--- DATA TO PROCESS Enclosed Below ---

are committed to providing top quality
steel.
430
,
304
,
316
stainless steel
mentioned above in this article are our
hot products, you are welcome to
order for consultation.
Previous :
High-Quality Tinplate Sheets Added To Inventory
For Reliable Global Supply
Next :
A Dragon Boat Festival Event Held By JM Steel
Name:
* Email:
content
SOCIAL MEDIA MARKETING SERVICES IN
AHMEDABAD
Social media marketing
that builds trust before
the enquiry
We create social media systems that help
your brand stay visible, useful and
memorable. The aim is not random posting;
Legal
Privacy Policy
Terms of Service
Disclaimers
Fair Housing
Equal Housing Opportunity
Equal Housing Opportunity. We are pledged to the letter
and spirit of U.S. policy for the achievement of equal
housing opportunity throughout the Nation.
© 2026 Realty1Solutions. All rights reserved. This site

--- End of Enclosed DATA TO PROCESS ---
--- DATA TO PROCESS Enclosed Below ---

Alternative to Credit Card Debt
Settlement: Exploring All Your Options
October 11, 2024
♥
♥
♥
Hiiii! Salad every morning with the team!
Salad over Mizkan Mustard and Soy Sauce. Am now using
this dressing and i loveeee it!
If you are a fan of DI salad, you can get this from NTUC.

--- End of Enclosed DATA TO PROCESS ---
--- DATA TO PROCESS Enclosed Below ---

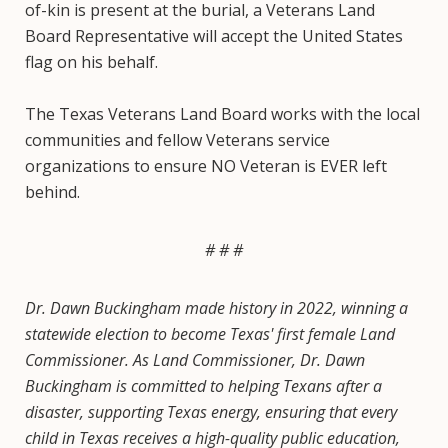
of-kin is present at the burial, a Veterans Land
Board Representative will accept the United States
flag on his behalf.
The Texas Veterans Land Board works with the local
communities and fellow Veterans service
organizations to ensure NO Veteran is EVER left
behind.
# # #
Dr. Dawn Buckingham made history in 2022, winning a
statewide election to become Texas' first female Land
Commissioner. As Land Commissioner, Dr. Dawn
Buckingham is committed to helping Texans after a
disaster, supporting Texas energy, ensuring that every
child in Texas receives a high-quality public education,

--- End of Enclosed DATA TO PROCESS ---

DIRECTIVE: From the records above, pull out each line that has "Land".

TASK OUTPUT:
of-kin is present at the burial, a Veterans Land
The Texas Veterans Land Board works with the local
statewide election to become Texas' first female Land
Commissioner. As Land Commissioner, Dr. Dawn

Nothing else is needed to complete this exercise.